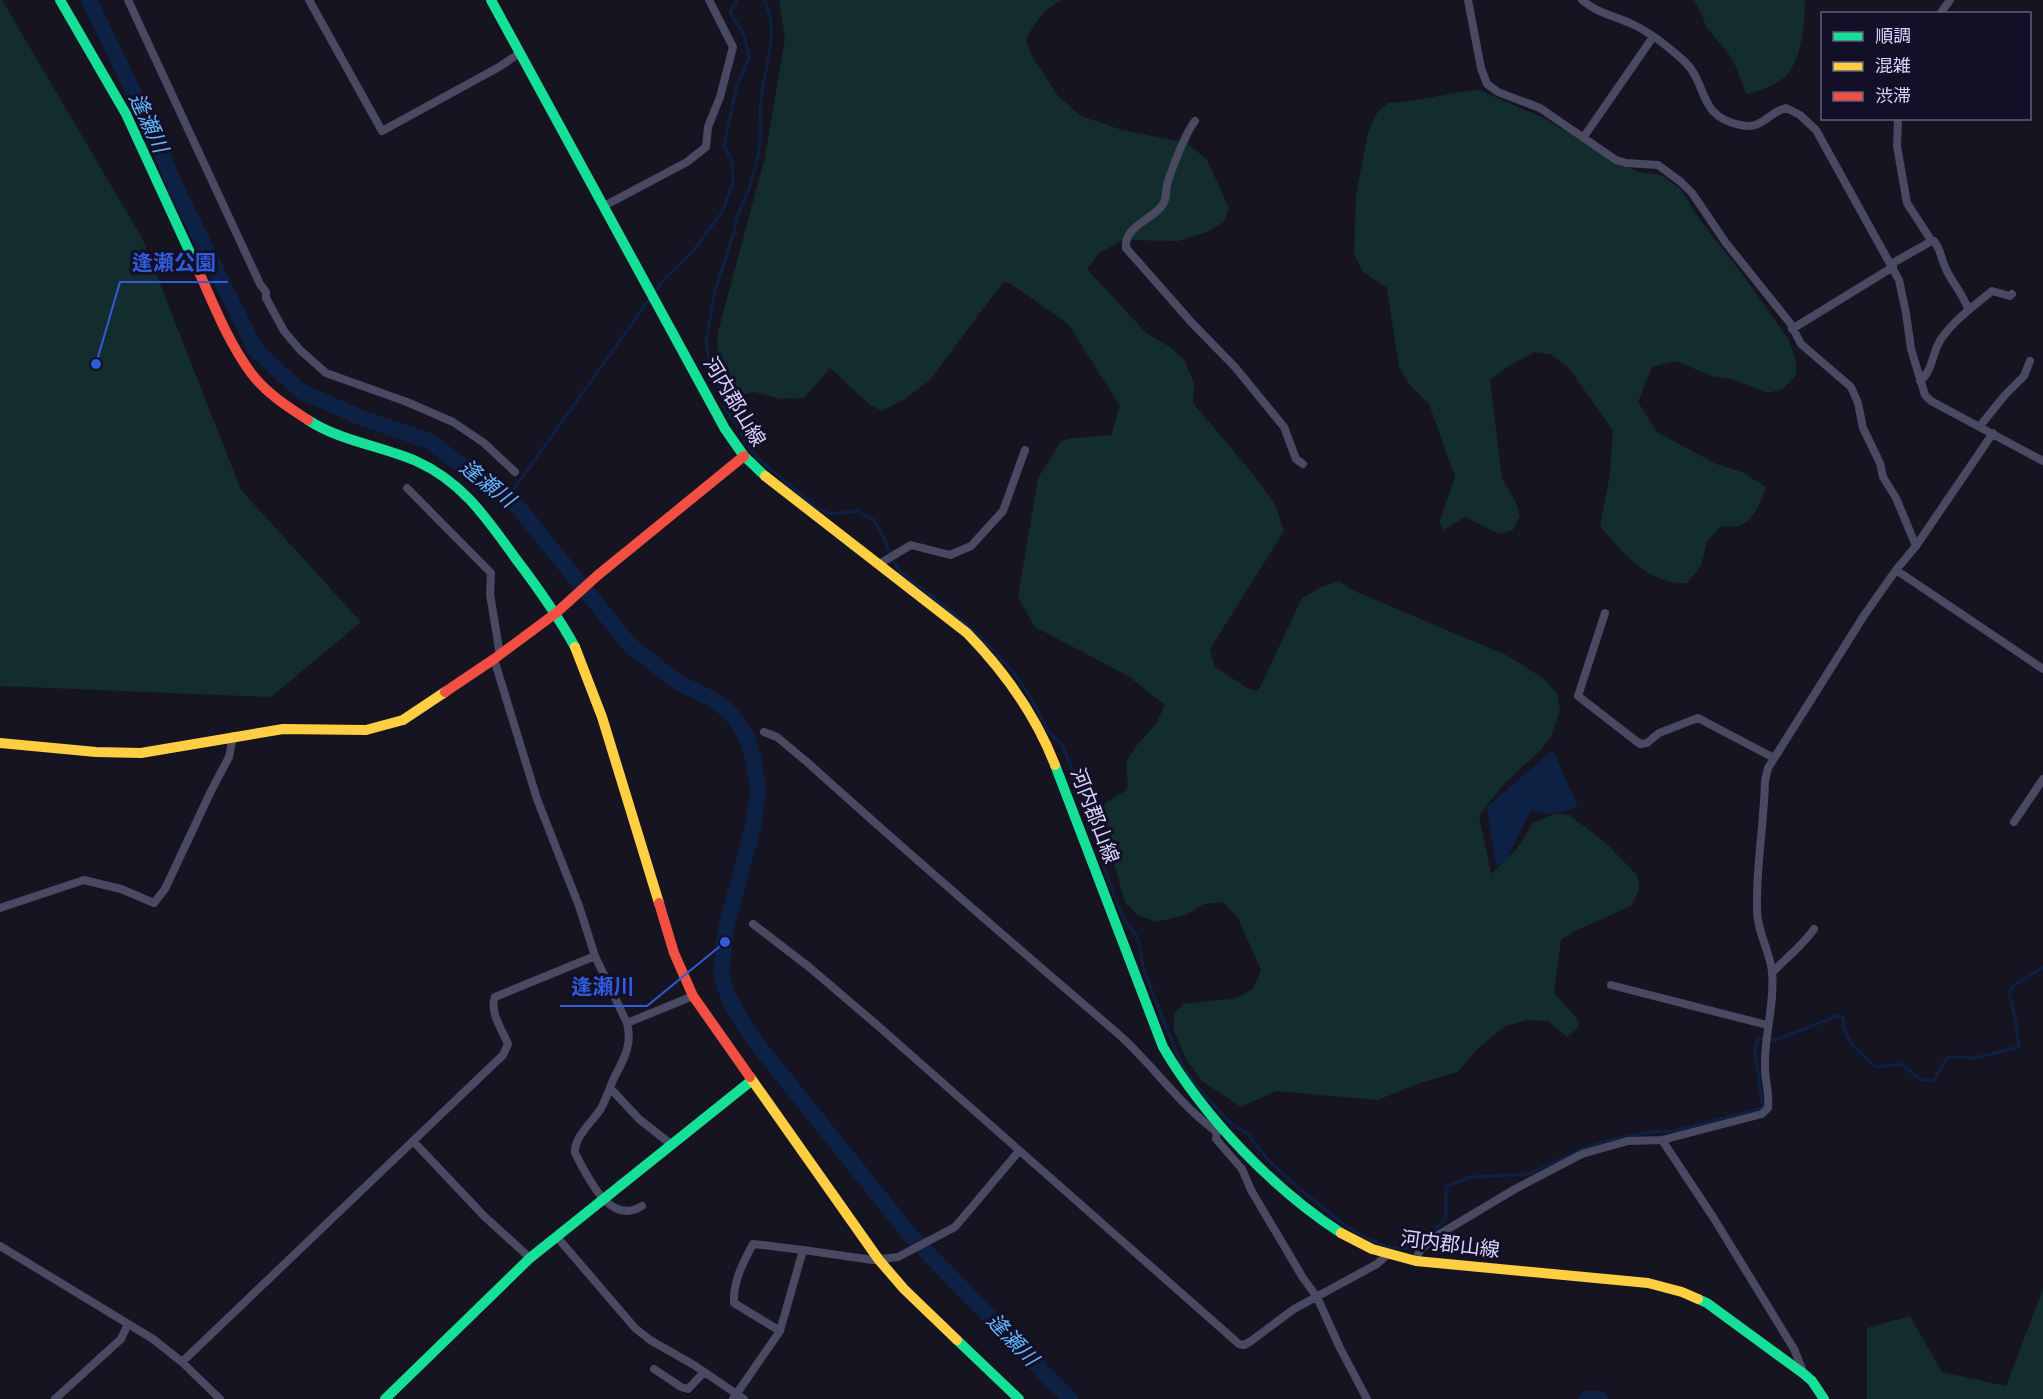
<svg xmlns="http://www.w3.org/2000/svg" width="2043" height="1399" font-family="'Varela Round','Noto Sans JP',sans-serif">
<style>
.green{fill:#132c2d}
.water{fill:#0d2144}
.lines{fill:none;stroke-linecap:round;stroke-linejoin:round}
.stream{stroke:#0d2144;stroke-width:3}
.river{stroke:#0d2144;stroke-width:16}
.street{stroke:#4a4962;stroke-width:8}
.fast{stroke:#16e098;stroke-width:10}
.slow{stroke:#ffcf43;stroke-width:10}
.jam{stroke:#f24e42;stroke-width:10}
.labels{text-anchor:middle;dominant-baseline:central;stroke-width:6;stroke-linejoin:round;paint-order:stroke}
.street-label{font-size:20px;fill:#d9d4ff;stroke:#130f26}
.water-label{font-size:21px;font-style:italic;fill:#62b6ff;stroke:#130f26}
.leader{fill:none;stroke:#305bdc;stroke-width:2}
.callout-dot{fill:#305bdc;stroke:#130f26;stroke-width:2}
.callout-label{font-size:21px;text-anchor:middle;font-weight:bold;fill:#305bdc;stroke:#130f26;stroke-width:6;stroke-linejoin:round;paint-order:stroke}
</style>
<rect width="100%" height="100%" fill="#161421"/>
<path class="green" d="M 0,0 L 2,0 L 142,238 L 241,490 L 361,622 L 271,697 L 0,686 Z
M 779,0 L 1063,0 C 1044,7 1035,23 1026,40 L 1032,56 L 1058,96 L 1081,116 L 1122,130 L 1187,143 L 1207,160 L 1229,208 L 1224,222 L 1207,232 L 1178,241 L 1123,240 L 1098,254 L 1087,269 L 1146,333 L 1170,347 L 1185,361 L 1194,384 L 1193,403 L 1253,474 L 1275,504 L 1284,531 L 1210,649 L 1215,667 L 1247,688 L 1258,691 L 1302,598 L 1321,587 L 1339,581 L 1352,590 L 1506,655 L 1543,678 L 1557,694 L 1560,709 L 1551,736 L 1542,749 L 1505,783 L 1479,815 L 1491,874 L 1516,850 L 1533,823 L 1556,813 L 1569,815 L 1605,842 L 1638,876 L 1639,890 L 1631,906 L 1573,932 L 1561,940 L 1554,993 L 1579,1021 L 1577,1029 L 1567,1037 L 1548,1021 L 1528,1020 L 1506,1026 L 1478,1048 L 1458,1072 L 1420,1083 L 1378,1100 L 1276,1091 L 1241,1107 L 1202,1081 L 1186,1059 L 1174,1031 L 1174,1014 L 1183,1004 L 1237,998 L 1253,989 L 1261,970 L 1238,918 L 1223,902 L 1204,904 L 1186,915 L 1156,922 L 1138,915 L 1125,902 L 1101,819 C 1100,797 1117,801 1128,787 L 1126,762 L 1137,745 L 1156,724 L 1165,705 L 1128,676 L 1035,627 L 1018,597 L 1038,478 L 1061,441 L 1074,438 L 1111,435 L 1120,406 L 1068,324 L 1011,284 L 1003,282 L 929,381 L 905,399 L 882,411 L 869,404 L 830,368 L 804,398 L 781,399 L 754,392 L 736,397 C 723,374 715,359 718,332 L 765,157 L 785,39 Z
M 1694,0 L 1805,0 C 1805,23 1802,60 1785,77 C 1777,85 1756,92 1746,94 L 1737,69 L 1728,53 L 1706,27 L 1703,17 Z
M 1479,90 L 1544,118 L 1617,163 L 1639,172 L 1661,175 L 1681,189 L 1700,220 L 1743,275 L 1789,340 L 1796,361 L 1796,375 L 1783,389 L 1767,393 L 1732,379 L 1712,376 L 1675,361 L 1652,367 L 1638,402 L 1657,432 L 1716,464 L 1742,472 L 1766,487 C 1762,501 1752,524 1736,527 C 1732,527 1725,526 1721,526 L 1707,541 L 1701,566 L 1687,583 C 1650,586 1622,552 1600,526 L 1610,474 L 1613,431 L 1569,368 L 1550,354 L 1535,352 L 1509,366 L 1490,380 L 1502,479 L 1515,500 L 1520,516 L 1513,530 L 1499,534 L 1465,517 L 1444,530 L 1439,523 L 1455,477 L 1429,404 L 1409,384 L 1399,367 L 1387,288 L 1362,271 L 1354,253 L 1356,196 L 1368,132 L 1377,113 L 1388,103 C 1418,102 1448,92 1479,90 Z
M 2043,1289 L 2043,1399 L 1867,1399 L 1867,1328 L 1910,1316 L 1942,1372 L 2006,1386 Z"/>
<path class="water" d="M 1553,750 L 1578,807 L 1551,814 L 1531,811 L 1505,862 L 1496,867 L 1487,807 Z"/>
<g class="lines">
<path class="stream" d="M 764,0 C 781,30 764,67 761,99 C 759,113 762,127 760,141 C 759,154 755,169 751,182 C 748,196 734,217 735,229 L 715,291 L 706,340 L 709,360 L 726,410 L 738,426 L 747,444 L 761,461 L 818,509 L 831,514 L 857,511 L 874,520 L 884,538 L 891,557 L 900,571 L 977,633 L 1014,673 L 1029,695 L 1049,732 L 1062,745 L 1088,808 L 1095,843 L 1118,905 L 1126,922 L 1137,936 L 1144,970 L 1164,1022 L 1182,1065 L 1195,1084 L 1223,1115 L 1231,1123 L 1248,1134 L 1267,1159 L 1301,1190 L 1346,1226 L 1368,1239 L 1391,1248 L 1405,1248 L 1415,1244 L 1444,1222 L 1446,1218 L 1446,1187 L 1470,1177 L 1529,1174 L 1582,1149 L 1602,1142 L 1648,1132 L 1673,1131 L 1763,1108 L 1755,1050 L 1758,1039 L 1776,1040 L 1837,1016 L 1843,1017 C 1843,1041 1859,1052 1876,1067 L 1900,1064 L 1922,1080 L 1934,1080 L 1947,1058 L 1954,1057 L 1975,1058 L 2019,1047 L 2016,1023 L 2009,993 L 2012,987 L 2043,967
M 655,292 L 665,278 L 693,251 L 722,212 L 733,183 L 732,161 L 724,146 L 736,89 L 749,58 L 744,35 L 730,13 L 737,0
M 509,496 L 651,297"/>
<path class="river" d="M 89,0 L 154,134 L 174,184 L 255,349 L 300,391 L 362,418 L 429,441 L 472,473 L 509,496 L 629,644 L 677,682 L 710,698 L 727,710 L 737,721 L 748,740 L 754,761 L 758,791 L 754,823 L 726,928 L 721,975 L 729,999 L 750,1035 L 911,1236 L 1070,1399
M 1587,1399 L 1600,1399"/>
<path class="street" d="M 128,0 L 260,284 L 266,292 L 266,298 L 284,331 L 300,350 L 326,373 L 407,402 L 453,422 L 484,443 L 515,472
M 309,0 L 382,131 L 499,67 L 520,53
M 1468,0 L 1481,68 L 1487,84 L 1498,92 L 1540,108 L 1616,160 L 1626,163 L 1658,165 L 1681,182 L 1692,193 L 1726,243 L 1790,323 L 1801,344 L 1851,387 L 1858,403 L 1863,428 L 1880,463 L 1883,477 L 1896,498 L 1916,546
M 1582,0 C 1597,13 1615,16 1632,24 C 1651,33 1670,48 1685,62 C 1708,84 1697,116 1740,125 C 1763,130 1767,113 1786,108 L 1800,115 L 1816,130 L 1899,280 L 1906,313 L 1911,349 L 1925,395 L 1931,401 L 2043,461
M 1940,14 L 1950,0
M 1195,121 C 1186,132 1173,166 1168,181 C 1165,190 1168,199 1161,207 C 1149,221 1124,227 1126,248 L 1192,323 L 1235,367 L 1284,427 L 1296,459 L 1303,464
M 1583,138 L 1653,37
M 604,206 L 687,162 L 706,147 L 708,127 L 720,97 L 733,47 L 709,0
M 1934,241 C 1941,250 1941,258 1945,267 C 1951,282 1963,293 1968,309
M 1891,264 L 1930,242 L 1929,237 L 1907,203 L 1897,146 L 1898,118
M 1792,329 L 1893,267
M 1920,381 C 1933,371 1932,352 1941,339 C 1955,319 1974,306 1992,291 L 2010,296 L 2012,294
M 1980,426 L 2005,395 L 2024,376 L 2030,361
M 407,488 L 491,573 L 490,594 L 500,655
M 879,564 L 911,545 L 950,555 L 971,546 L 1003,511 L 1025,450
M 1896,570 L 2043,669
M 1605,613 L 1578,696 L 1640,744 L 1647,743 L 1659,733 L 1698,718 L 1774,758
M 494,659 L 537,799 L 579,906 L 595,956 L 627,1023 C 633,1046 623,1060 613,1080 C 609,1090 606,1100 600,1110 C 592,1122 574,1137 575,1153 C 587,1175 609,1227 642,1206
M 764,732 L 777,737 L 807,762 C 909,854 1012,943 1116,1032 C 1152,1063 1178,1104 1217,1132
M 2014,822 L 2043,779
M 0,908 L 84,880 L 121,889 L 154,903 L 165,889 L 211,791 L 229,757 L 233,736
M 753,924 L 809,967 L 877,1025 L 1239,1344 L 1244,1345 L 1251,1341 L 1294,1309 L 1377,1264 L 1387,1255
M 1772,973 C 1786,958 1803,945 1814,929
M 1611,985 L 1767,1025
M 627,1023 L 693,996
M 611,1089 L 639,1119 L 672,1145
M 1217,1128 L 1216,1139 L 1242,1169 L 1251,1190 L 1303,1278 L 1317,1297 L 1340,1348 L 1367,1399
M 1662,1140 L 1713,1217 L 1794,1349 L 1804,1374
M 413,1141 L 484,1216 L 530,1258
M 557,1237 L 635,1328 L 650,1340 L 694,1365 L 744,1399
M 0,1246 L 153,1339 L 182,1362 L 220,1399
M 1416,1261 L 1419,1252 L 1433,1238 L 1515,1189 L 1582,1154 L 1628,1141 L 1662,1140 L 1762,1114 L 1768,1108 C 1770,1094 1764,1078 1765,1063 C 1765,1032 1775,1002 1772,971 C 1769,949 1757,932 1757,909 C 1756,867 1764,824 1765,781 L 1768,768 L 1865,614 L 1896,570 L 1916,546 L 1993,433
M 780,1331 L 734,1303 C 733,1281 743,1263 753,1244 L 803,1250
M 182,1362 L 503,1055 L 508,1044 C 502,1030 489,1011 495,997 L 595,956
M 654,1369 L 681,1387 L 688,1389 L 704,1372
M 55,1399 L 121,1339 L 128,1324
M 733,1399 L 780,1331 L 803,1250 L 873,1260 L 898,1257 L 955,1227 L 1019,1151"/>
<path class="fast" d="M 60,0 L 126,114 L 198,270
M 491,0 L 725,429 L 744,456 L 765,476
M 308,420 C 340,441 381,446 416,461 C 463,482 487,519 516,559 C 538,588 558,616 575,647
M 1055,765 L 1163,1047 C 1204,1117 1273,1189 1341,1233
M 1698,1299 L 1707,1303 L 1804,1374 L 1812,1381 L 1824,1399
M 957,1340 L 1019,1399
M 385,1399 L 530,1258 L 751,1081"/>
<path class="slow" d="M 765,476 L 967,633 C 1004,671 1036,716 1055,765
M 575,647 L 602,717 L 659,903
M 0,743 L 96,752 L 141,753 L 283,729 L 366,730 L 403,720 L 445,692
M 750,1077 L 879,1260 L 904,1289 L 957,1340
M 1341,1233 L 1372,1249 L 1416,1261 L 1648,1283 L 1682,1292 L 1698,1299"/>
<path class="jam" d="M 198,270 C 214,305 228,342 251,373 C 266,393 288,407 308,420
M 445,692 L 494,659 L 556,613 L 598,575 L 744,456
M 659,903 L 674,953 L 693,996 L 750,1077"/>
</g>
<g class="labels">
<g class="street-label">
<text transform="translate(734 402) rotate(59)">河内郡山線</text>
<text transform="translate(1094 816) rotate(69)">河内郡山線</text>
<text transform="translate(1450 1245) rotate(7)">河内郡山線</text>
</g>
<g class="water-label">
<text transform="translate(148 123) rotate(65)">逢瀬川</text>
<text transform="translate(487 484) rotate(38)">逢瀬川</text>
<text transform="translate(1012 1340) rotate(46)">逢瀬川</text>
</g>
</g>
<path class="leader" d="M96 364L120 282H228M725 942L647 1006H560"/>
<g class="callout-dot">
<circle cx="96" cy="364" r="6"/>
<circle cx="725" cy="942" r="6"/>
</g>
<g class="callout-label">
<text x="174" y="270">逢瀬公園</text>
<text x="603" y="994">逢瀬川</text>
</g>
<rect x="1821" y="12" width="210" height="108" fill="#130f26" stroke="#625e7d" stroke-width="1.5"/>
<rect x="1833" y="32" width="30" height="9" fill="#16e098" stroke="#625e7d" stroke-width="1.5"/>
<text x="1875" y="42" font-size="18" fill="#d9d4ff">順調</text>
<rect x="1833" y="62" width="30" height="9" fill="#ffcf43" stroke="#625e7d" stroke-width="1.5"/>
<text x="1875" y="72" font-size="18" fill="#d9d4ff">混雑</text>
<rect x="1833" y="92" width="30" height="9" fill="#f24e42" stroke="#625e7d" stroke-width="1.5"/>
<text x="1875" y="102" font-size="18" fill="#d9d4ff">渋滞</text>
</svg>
---
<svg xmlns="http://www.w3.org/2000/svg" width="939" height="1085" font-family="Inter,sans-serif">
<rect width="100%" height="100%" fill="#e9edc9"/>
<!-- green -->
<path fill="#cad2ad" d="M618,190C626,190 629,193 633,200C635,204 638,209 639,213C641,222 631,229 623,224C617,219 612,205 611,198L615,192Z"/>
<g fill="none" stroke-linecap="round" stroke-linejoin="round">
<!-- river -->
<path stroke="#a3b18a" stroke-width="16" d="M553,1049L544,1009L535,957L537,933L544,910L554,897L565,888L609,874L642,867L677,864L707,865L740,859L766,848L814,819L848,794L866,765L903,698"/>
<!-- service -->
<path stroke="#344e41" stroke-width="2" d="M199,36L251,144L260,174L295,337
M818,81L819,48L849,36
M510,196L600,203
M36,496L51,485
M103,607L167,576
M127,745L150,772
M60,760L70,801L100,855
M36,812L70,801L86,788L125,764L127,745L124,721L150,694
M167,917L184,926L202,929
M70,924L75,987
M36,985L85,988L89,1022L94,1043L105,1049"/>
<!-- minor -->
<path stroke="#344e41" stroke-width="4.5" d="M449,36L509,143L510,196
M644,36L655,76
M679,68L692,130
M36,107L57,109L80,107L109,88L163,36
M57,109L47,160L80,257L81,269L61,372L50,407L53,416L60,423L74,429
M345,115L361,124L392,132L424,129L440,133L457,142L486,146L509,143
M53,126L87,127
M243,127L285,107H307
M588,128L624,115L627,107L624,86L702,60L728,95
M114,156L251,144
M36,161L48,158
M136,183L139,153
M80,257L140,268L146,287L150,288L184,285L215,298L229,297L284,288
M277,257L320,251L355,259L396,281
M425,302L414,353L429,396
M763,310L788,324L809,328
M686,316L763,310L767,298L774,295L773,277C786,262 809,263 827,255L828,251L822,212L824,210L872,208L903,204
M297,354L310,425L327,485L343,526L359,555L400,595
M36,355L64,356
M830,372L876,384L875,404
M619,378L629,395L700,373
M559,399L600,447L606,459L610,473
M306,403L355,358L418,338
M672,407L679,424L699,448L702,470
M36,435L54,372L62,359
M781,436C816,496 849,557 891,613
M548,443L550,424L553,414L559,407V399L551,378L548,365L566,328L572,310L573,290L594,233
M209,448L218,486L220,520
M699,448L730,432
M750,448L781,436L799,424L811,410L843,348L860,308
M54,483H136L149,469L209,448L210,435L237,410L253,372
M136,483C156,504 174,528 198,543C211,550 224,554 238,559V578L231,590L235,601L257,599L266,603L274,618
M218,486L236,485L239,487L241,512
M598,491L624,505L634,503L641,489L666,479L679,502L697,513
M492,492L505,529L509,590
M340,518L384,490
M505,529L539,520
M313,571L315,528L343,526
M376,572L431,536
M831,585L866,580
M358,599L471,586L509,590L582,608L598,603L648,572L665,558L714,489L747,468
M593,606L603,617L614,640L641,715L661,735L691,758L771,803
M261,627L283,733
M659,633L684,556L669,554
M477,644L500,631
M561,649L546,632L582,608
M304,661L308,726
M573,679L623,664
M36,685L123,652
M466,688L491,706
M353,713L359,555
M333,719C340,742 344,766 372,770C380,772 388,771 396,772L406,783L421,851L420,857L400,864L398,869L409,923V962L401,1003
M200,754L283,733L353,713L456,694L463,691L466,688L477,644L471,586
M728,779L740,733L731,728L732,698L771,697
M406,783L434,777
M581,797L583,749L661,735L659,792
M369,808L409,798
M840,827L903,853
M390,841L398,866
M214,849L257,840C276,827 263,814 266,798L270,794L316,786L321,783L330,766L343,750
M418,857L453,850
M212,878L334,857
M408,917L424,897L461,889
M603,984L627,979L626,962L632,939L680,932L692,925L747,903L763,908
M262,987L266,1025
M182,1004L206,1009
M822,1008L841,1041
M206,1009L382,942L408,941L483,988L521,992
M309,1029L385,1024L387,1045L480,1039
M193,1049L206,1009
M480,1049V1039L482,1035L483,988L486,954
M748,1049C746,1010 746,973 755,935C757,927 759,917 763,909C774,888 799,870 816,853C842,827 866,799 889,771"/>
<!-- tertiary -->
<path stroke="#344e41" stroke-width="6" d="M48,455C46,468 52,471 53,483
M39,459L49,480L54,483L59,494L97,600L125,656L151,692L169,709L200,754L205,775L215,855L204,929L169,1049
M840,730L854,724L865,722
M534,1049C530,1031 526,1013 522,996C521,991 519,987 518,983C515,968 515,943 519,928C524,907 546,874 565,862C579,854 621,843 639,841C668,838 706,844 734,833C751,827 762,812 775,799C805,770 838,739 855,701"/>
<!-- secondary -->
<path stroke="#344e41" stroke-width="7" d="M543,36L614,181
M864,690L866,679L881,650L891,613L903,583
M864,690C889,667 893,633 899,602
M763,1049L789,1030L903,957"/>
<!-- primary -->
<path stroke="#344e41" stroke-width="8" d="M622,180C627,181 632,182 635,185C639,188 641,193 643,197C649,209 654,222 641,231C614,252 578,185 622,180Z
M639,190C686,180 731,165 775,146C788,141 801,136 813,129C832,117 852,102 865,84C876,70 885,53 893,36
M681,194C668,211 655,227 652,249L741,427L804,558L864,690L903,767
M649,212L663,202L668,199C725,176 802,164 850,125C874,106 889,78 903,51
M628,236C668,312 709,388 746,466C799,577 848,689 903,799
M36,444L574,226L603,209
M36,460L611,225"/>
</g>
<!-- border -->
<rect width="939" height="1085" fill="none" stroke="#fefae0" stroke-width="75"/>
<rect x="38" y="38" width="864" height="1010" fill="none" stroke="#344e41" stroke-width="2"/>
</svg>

Exercise instructions — Copy each line of the listing in which the word "lines" can be found.

Answer to this task —
.lines{fill:none;stroke-linecap:round;stroke-linejoin:round}
<g class="lines">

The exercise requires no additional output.